In a three-dimensional n-body simulation, the Barnes-Hut algorithm recursively divides the n bodies into groups by storing them in an octree (or a quad-tree in a 2D simulation). Each node in this tree represents a region of the three-dimensional space. The topmost node represents the whole space, and its eight children represent the eight octants of the space. The space is recursively subdivided into octants until each subdivision contains 0 or 1 bodies (some regions do not have bodies in all of their octants). There are two types of nodes in the octree: internal and external nodes. An external node has no children and is either empty or represents a single body. Each internal node represents the group of bodies beneath it, and stores the center of mass and the total mass of all its children bodies.

### Calculating the force acting on a body

To calculate the net force on a particular body, the nodes of the tree are traversed, starting from the root. If the center of mass of an internal node is sufficiently far from the body, the bodies contained in that part of the tree are treated as a single particle whose position and mass is respectively the center of mass and total mass of the internal node. If the internal node is sufficiently close to the body, the process is repeated for each of its children.

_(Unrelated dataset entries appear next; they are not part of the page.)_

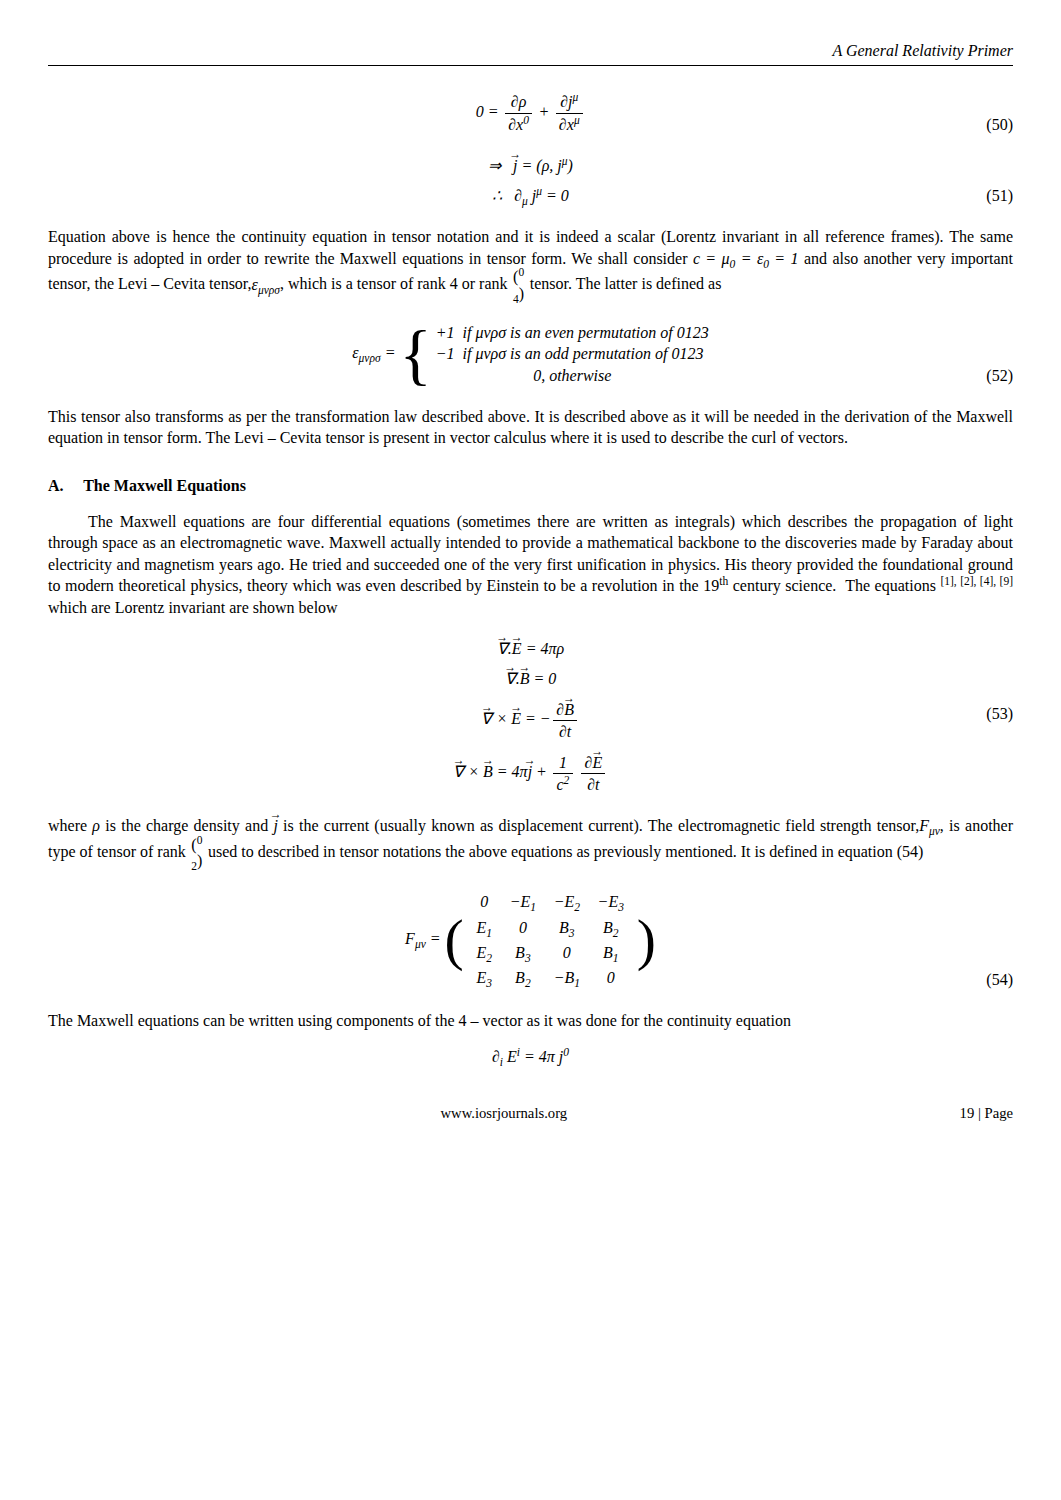A General Relativity Primer
0 = ∂ρ∂x0 + ∂jμ∂xμ
(50)
⇒ j = (ρ, jμ)
∴ ∂μ jμ = 0
(51)
Equation above is hence the continuity equation in tensor notation and it is indeed a scalar (Lorentz invariant in all reference frames). The same procedure is adopted in order to rewrite the Maxwell equations in tensor form. We shall consider c = μ0 = ε0 = 1 and also another very important tensor, the Levi – Cevita tensor,εμνρσ, which is a tensor of rank 4 or rank (0
4) tensor. The latter is defined as
εμνρσ = {
+1 if μνρσ is an even permutation of 0123
−1 if μνρσ is an odd permutation of 0123
0, otherwise
(52)
This tensor also transforms as per the transformation law described above. It is described above as it will be needed in the derivation of the Maxwell equation in tensor form. The Levi – Cevita tensor is present in vector calculus where it is used to describe the curl of vectors.
A. The Maxwell Equations
The Maxwell equations are four differential equations (sometimes there are written as integrals) which describes the propagation of light through space as an electromagnetic wave. Maxwell actually intended to provide a mathematical backbone to the discoveries made by Faraday about electricity and magnetism years ago. He tried and succeeded one of the very first unification in physics. His theory provided the foundational ground to modern theoretical physics, theory which was even described by Einstein to be a revolution in the 19th century science. The equations [1], [2], [4], [9] which are Lorentz invariant are shown below
∇.E = 4πρ
∇.B = 0
∇ × E = −∂B∂t
∇ × B = 4πj + 1 c2 ∂E∂t
(53)
where ρ is the charge density and j is the current (usually known as displacement current). The electromagnetic field strength tensor,Fμν, is another type of tensor of rank (0
2) used to described in tensor notations the above equations as previously mentioned. It is defined in equation (54)
Fμν = (
| 0 | −E 1 | −E 2 | −E 3 |
| E 1 | 0 | B 3 | B 2 |
| E 2 | B 3 | 0 | B 1 |
| E 3 | B 2 | −B 1 | 0 |
)
(54)
The Maxwell equations can be written using components of the 4 – vector as it was done for the continuity equation
∂i Ei = 4π j0
www.iosrjournals.org
19 | Page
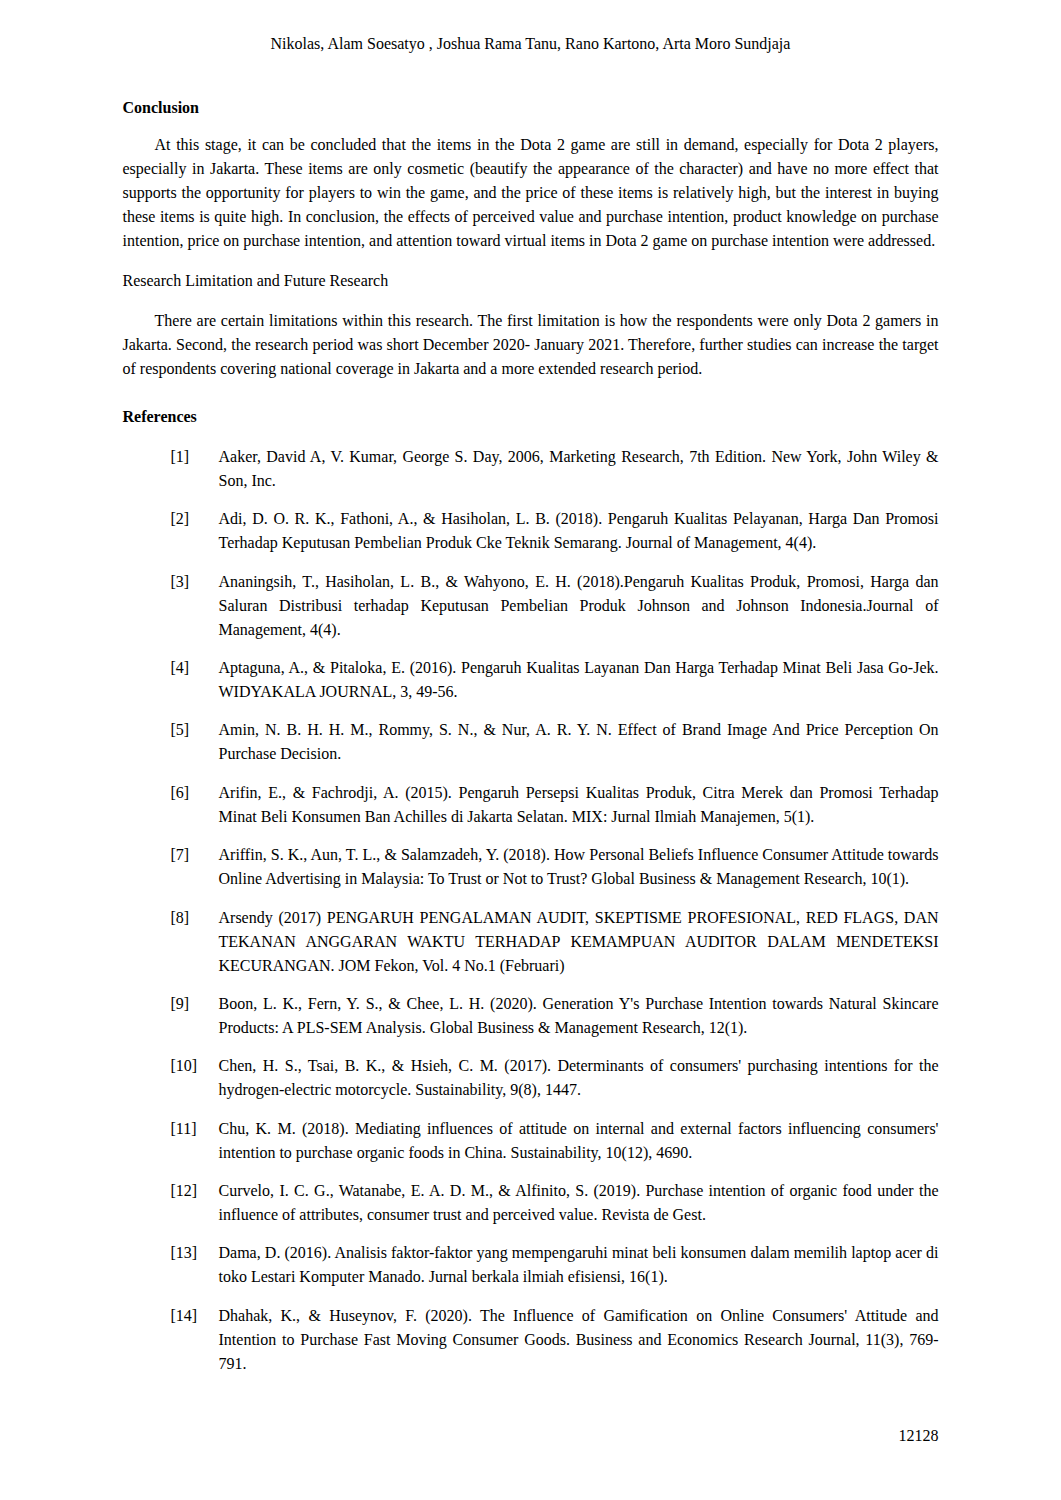Nikolas, Alam Soesatyo , Joshua Rama Tanu, Rano Kartono, Arta Moro Sundjaja
Conclusion
At this stage, it can be concluded that the items in the Dota 2 game are still in demand, especially for Dota 2 players, especially in Jakarta. These items are only cosmetic (beautify the appearance of the character) and have no more effect that supports the opportunity for players to win the game, and the price of these items is relatively high, but the interest in buying these items is quite high. In conclusion, the effects of perceived value and purchase intention, product knowledge on purchase intention, price on purchase intention, and attention toward virtual items in Dota 2 game on purchase intention were addressed.
Research Limitation and Future Research
There are certain limitations within this research. The first limitation is how the respondents were only Dota 2 gamers in Jakarta. Second, the research period was short December 2020- January 2021. Therefore, further studies can increase the target of respondents covering national coverage in Jakarta and a more extended research period.
References
Aaker, David A, V. Kumar, George S. Day, 2006, Marketing Research, 7th Edition. New York, John Wiley & Son, Inc.
Adi, D. O. R. K., Fathoni, A., & Hasiholan, L. B. (2018). Pengaruh Kualitas Pelayanan, Harga Dan Promosi Terhadap Keputusan Pembelian Produk Cke Teknik Semarang. Journal of Management, 4(4).
Ananingsih, T., Hasiholan, L. B., & Wahyono, E. H. (2018).Pengaruh Kualitas Produk, Promosi, Harga dan Saluran Distribusi terhadap Keputusan Pembelian Produk Johnson and Johnson Indonesia.Journal of Management, 4(4).
Aptaguna, A., & Pitaloka, E. (2016). Pengaruh Kualitas Layanan Dan Harga Terhadap Minat Beli Jasa Go-Jek. WIDYAKALA JOURNAL, 3, 49-56.
Amin, N. B. H. H. M., Rommy, S. N., & Nur, A. R. Y. N. Effect of Brand Image And Price Perception On Purchase Decision.
Arifin, E., & Fachrodji, A. (2015). Pengaruh Persepsi Kualitas Produk, Citra Merek dan Promosi Terhadap Minat Beli Konsumen Ban Achilles di Jakarta Selatan. MIX: Jurnal Ilmiah Manajemen, 5(1).
Ariffin, S. K., Aun, T. L., & Salamzadeh, Y. (2018). How Personal Beliefs Influence Consumer Attitude towards Online Advertising in Malaysia: To Trust or Not to Trust? Global Business & Management Research, 10(1).
Arsendy (2017) PENGARUH PENGALAMAN AUDIT, SKEPTISME PROFESIONAL, RED FLAGS, DAN TEKANAN ANGGARAN WAKTU TERHADAP KEMAMPUAN AUDITOR DALAM MENDETEKSI KECURANGAN. JOM Fekon, Vol. 4 No.1 (Februari)
Boon, L. K., Fern, Y. S., & Chee, L. H. (2020). Generation Y's Purchase Intention towards Natural Skincare Products: A PLS-SEM Analysis. Global Business & Management Research, 12(1).
Chen, H. S., Tsai, B. K., & Hsieh, C. M. (2017). Determinants of consumers' purchasing intentions for the hydrogen-electric motorcycle. Sustainability, 9(8), 1447.
Chu, K. M. (2018). Mediating influences of attitude on internal and external factors influencing consumers' intention to purchase organic foods in China. Sustainability, 10(12), 4690.
Curvelo, I. C. G., Watanabe, E. A. D. M., & Alfinito, S. (2019). Purchase intention of organic food under the influence of attributes, consumer trust and perceived value. Revista de Gest.
Dama, D. (2016). Analisis faktor-faktor yang mempengaruhi minat beli konsumen dalam memilih laptop acer di toko Lestari Komputer Manado. Jurnal berkala ilmiah efisiensi, 16(1).
Dhahak, K., & Huseynov, F. (2020). The Influence of Gamification on Online Consumers' Attitude and Intention to Purchase Fast Moving Consumer Goods. Business and Economics Research Journal, 11(3), 769-791.
12128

Whether a node is or isn't sufficiently far away from a body, depends on the quotient ${\displaystyle s/d}$, where s is the width of the region represented by the internal node, and d is the distance between the body and the node’s center of mass. The node is sufficiently far away when this ratio is smaller than a threshold value θ. The parameter θ determines the accuracy of the simulation; larger values of θ increase the speed of the simulation but decreases its accuracy. If θ = 0, no internal node is treated as a single body and the algorithm degenerates to a direct-sum algorithm.